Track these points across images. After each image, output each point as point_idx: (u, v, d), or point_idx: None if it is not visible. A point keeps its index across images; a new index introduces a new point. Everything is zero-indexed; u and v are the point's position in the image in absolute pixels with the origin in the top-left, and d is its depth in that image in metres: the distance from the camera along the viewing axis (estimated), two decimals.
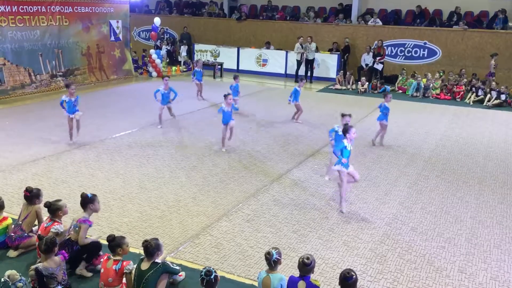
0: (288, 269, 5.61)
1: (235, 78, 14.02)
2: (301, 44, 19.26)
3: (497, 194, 8.26)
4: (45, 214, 5.89)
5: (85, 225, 5.42)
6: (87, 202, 5.55)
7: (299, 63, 19.52)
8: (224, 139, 10.19)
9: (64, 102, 9.97)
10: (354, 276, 4.31)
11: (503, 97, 15.89)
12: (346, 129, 7.33)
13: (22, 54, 14.97)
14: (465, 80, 17.50)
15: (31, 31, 15.13)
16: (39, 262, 5.05)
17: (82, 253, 5.42)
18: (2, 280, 4.52)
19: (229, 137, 10.31)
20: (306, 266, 4.54)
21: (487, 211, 7.54)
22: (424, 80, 17.62)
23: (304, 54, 19.25)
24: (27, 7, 14.87)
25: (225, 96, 10.08)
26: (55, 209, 5.69)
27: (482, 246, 6.44)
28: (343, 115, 8.74)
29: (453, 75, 17.77)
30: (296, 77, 19.62)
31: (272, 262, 4.66)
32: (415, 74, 17.98)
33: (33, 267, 4.94)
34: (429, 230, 6.84)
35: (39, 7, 15.28)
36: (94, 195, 5.64)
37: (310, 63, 19.47)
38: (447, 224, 7.05)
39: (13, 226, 6.01)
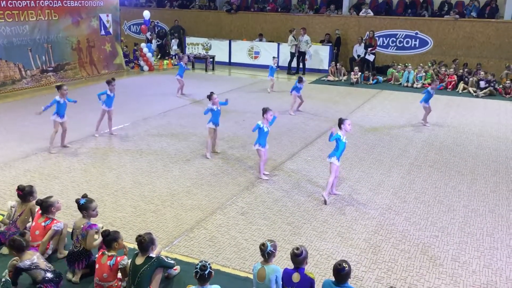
0: (283, 261, 5.63)
1: (273, 58, 16.02)
2: (294, 36, 19.20)
3: (489, 183, 8.31)
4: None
5: (92, 230, 5.33)
6: (81, 208, 5.43)
7: (292, 55, 19.46)
8: (213, 144, 9.43)
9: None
10: (346, 268, 4.33)
11: (492, 85, 16.00)
12: (341, 121, 7.28)
13: (12, 49, 14.82)
14: (454, 69, 17.51)
15: (20, 26, 14.97)
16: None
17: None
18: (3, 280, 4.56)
19: (215, 144, 9.52)
20: (297, 257, 4.55)
21: (479, 200, 7.59)
22: (415, 70, 17.65)
23: (297, 46, 19.19)
24: (15, 2, 14.70)
25: (209, 96, 9.18)
26: (47, 206, 5.66)
27: (475, 234, 6.49)
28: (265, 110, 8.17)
29: (443, 66, 17.83)
30: (289, 69, 19.60)
31: (266, 254, 4.66)
32: (399, 64, 18.13)
33: (10, 263, 5.02)
34: (423, 220, 6.88)
35: (28, 1, 15.11)
36: (87, 202, 5.42)
37: (302, 55, 19.42)
38: (440, 213, 7.10)
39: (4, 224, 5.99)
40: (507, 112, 13.69)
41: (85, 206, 5.40)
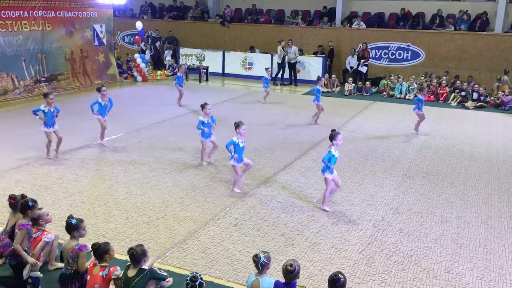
0: (276, 272, 5.60)
1: (266, 69, 15.93)
2: (282, 48, 19.32)
3: (482, 194, 8.35)
4: None
5: (83, 252, 5.14)
6: (71, 229, 5.27)
7: (279, 66, 19.54)
8: (206, 153, 9.55)
9: (41, 111, 9.19)
10: (342, 279, 4.30)
11: (482, 98, 16.16)
12: (332, 136, 7.31)
13: (5, 59, 14.75)
14: (446, 81, 17.64)
15: (13, 36, 14.92)
16: None
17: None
18: None
19: (209, 156, 9.61)
20: (290, 273, 4.50)
21: (472, 211, 7.62)
22: (407, 82, 17.78)
23: (286, 58, 19.30)
24: (9, 12, 14.66)
25: (203, 106, 9.27)
26: (37, 218, 5.60)
27: (468, 246, 6.50)
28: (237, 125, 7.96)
29: (435, 78, 17.99)
30: (275, 80, 19.60)
31: (260, 265, 4.63)
32: (391, 75, 18.30)
33: None
34: (416, 231, 6.89)
35: (22, 12, 15.08)
36: (79, 222, 5.30)
37: (293, 67, 19.52)
38: (433, 224, 7.11)
39: None
40: (498, 124, 13.81)
41: (76, 226, 5.24)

WORK REQUEST: Only the pictures are to be left out; print everything else in the listing exactly.

COMPLETED TASK:
Track these points across images. After each image, output each point as point_idx: (u, v, d), or point_idx: None if it is not visible. A point keeps its index across images; a new index introduces a new point. Everything is zero-indexed; u and v are the point's position in the image in absolute pixels with the origin in the top-left, and d is its depth in that image in metres: the distance from the camera along the viewing axis (estimated), two decimals.
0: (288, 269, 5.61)
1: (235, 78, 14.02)
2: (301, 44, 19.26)
3: (497, 194, 8.26)
4: (45, 214, 5.89)
5: (85, 225, 5.42)
6: (87, 202, 5.55)
7: (299, 63, 19.52)
8: (224, 139, 10.19)
9: (64, 102, 9.97)
10: (354, 276, 4.31)
11: (503, 97, 15.89)
12: (346, 129, 7.33)
13: (22, 54, 14.97)
14: (465, 80, 17.50)
15: (31, 31, 15.13)
16: (39, 262, 5.05)
17: (82, 253, 5.42)
18: (2, 280, 4.52)
19: (229, 137, 10.31)
20: (306, 266, 4.54)
21: (487, 211, 7.54)
22: (424, 80, 17.62)
23: (304, 54, 19.25)
24: (27, 7, 14.87)
25: (225, 96, 10.08)
26: (55, 209, 5.69)
27: (482, 246, 6.44)
28: (343, 115, 8.74)
29: (453, 75, 17.77)
30: (296, 77, 19.62)
31: (272, 262, 4.66)
32: (415, 74, 17.98)
33: (33, 267, 4.94)
34: (429, 230, 6.84)
35: (39, 7, 15.28)
36: (94, 195, 5.64)
37: (310, 63, 19.47)
38: (447, 224, 7.05)
39: (13, 226, 6.01)
0: (283, 261, 5.63)
1: (273, 58, 16.02)
2: (294, 36, 19.20)
3: (489, 183, 8.31)
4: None
5: (92, 230, 5.33)
6: (81, 208, 5.43)
7: (292, 55, 19.46)
8: (213, 144, 9.43)
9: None
10: (346, 268, 4.33)
11: (492, 85, 16.00)
12: (341, 121, 7.28)
13: (12, 49, 14.82)
14: (454, 69, 17.51)
15: (20, 26, 14.97)
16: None
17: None
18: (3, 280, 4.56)
19: (215, 144, 9.52)
20: (297, 257, 4.55)
21: (479, 200, 7.59)
22: (415, 70, 17.65)
23: (297, 46, 19.19)
24: (15, 2, 14.70)
25: (209, 96, 9.18)
26: (47, 206, 5.66)
27: (475, 234, 6.49)
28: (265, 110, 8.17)
29: (443, 66, 17.83)
30: (289, 69, 19.60)
31: (266, 254, 4.66)
32: (399, 64, 18.13)
33: (10, 263, 5.02)
34: (423, 220, 6.88)
35: (28, 1, 15.11)
36: (87, 202, 5.42)
37: (302, 55, 19.42)
38: (440, 213, 7.10)
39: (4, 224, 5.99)
40: (507, 112, 13.69)
41: (85, 206, 5.40)
0: (276, 272, 5.60)
1: (266, 69, 15.93)
2: (282, 48, 19.32)
3: (482, 194, 8.35)
4: None
5: (83, 252, 5.14)
6: (71, 229, 5.27)
7: (279, 66, 19.54)
8: (206, 153, 9.55)
9: (41, 111, 9.19)
10: (342, 279, 4.30)
11: (482, 98, 16.16)
12: (332, 136, 7.31)
13: (5, 59, 14.75)
14: (446, 81, 17.64)
15: (13, 36, 14.92)
16: None
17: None
18: None
19: (209, 156, 9.61)
20: (290, 273, 4.50)
21: (472, 211, 7.62)
22: (407, 82, 17.78)
23: (286, 58, 19.30)
24: (9, 12, 14.66)
25: (203, 106, 9.27)
26: (37, 218, 5.60)
27: (468, 246, 6.50)
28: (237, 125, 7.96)
29: (435, 78, 17.99)
30: (275, 80, 19.60)
31: (260, 265, 4.63)
32: (391, 75, 18.30)
33: None
34: (416, 231, 6.89)
35: (22, 12, 15.08)
36: (79, 222, 5.30)
37: (293, 67, 19.52)
38: (433, 224, 7.11)
39: None
40: (498, 124, 13.81)
41: (76, 226, 5.24)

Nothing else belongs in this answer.